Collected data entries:
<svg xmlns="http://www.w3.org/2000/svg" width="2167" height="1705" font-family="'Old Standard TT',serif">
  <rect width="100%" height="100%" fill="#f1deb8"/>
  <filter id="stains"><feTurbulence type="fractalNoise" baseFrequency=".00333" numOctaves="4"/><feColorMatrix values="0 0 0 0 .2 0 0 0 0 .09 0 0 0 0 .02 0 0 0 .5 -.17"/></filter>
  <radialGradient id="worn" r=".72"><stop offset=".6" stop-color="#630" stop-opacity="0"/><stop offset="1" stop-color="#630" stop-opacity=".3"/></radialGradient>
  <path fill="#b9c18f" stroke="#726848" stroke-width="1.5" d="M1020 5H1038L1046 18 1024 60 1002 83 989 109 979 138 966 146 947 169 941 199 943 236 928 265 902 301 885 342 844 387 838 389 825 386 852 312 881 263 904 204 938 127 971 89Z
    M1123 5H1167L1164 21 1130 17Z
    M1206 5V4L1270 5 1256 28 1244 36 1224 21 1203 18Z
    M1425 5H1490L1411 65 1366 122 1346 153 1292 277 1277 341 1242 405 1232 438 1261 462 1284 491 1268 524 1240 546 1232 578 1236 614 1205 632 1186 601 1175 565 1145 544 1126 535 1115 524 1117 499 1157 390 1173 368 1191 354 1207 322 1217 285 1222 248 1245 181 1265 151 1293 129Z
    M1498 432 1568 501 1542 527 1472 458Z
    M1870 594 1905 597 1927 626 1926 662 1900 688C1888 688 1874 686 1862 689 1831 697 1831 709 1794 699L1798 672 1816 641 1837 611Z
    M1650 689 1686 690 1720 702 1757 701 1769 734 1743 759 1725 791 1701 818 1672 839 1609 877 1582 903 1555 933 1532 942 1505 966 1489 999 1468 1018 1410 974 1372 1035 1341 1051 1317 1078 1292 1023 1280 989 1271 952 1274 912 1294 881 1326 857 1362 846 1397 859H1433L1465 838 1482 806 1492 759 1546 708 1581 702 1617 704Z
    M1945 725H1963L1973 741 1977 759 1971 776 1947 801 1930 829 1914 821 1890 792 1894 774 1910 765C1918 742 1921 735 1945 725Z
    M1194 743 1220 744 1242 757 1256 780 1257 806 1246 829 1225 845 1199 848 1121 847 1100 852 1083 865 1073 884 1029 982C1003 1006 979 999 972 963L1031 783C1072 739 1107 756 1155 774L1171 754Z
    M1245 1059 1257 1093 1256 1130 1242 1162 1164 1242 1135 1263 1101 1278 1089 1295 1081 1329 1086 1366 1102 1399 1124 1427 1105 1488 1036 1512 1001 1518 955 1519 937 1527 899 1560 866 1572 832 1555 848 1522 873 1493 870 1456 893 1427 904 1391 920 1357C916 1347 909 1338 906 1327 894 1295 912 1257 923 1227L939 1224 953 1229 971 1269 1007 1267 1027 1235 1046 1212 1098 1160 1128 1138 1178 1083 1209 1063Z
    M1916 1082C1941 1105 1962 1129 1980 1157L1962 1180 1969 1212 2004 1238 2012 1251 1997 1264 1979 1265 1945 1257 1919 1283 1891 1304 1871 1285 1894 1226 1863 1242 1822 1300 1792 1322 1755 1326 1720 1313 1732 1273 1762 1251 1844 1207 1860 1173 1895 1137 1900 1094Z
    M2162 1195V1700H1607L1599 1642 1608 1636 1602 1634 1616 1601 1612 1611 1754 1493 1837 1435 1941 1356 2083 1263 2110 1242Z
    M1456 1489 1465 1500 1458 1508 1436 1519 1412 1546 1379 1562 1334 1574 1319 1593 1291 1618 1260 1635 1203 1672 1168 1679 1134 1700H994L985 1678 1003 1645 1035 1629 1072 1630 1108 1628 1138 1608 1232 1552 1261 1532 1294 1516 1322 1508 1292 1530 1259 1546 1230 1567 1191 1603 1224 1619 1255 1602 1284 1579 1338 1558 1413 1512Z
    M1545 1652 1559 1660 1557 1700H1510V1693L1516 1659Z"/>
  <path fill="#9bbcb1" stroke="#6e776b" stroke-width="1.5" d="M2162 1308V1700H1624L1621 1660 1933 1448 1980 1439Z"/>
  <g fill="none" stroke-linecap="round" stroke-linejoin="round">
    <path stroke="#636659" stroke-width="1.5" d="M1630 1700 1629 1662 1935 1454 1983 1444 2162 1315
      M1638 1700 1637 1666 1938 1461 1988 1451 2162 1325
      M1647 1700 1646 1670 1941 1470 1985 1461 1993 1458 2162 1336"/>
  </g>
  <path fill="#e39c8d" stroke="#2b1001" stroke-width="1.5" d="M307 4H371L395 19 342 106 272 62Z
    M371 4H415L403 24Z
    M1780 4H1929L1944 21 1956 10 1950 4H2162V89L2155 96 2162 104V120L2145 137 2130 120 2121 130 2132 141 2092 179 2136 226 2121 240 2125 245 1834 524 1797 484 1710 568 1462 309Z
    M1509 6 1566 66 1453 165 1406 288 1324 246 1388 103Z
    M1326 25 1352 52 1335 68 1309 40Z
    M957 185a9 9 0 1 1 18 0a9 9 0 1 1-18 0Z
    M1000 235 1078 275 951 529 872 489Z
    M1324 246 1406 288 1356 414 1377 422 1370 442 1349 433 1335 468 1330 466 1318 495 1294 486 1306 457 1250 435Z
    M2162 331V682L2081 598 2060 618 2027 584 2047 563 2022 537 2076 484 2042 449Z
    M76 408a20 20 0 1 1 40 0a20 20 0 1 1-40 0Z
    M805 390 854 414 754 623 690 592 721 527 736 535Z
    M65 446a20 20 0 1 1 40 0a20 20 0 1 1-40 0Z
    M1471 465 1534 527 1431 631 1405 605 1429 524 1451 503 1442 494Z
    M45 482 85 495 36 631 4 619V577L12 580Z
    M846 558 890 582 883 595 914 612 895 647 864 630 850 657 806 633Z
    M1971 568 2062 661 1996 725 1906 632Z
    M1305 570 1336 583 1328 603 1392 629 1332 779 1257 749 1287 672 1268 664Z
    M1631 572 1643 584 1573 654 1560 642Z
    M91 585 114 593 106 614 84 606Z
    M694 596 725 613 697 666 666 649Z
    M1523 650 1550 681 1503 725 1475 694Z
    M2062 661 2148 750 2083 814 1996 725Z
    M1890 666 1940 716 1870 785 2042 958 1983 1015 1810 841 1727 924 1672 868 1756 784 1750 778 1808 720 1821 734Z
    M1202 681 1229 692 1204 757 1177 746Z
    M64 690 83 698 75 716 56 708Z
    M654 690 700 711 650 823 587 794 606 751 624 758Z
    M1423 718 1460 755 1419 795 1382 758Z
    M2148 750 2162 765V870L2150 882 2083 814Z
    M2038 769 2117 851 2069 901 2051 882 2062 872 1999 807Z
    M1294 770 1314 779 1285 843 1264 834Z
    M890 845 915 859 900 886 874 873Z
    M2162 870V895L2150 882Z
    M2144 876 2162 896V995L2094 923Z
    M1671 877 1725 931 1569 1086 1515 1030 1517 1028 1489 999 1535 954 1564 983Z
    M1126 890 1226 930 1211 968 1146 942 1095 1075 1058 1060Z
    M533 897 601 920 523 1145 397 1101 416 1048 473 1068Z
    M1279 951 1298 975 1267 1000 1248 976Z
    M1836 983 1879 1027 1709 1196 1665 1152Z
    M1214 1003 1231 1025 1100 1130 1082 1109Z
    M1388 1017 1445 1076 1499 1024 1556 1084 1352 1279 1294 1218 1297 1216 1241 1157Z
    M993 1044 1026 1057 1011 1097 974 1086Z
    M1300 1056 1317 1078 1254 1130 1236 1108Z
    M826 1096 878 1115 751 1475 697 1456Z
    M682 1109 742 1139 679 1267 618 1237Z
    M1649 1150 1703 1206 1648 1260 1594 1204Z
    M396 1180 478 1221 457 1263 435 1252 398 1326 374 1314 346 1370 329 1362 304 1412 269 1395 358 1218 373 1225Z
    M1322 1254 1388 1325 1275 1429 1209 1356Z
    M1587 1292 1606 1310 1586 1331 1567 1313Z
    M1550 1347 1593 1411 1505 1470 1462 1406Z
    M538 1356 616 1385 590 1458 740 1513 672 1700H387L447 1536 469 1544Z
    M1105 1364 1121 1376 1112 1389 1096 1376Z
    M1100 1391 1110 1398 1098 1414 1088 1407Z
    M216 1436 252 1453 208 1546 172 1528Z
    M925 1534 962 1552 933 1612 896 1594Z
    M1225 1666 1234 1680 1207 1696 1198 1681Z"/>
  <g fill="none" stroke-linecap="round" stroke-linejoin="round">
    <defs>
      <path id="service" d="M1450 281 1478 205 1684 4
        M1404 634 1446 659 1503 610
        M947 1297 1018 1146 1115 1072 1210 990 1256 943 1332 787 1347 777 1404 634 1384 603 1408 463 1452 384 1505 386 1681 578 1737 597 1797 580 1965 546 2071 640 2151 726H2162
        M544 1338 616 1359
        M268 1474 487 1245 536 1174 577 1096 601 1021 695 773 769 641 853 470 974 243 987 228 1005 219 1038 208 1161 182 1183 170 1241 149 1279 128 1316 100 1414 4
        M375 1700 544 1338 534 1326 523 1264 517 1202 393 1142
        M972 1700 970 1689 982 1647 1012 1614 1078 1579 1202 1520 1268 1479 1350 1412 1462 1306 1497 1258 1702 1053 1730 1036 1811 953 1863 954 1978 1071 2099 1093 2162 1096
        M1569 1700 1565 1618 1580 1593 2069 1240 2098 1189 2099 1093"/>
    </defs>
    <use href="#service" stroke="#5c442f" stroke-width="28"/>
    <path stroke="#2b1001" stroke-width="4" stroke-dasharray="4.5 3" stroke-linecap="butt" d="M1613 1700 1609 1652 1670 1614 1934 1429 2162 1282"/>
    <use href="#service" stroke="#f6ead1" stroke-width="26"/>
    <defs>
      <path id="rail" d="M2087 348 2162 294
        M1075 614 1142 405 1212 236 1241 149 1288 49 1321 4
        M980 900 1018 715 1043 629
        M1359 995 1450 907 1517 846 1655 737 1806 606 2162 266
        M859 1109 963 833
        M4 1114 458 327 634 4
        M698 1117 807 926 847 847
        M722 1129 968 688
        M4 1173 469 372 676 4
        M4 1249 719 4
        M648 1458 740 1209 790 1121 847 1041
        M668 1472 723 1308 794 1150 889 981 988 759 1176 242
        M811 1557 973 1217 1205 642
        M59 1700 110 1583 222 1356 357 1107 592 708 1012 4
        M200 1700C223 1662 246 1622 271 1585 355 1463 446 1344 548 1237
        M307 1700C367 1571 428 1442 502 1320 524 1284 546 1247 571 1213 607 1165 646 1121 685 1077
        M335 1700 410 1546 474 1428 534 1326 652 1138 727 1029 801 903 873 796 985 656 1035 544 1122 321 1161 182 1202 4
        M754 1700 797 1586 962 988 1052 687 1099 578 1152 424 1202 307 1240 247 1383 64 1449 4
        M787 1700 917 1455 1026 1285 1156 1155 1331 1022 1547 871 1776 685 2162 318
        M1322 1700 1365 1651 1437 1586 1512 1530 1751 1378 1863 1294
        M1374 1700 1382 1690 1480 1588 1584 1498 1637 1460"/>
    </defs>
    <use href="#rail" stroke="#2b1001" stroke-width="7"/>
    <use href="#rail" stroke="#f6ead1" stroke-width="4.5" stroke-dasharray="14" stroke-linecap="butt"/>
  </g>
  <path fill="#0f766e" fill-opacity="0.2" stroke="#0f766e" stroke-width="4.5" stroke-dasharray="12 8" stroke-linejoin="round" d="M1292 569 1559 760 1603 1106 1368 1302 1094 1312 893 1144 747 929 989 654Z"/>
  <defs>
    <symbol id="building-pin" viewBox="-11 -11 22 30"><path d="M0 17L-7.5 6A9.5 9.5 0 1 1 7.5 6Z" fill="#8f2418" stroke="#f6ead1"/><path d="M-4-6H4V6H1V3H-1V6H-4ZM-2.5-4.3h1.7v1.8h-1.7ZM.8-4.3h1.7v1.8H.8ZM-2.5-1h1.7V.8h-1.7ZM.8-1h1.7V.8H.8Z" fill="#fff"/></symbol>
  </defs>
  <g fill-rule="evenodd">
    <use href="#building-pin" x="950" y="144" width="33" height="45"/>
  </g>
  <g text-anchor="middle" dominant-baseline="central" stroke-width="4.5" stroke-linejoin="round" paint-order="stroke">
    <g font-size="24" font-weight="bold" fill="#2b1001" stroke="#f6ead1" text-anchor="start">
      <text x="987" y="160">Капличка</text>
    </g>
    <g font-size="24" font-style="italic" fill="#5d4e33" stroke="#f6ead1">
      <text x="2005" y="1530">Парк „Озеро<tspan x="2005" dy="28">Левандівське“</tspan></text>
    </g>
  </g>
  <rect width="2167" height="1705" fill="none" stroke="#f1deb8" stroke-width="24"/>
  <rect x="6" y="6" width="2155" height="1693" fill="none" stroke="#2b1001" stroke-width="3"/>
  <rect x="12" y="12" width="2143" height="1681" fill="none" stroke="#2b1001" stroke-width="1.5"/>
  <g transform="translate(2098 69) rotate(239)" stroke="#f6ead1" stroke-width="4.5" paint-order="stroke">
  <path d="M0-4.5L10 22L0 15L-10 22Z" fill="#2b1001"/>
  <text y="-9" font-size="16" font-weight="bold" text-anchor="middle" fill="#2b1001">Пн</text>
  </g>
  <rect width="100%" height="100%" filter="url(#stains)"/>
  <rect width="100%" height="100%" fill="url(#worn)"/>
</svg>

• [WHAT TO PRODUCE]: Wherever a line of the entries holds the string "bold", copy that line.

• [FINISHED TASK]:
    <g font-size="24" font-weight="bold" fill="#2b1001" stroke="#f6ead1" text-anchor="start">
  <text y="-9" font-size="16" font-weight="bold" text-anchor="middle" fill="#2b1001">Пн</text>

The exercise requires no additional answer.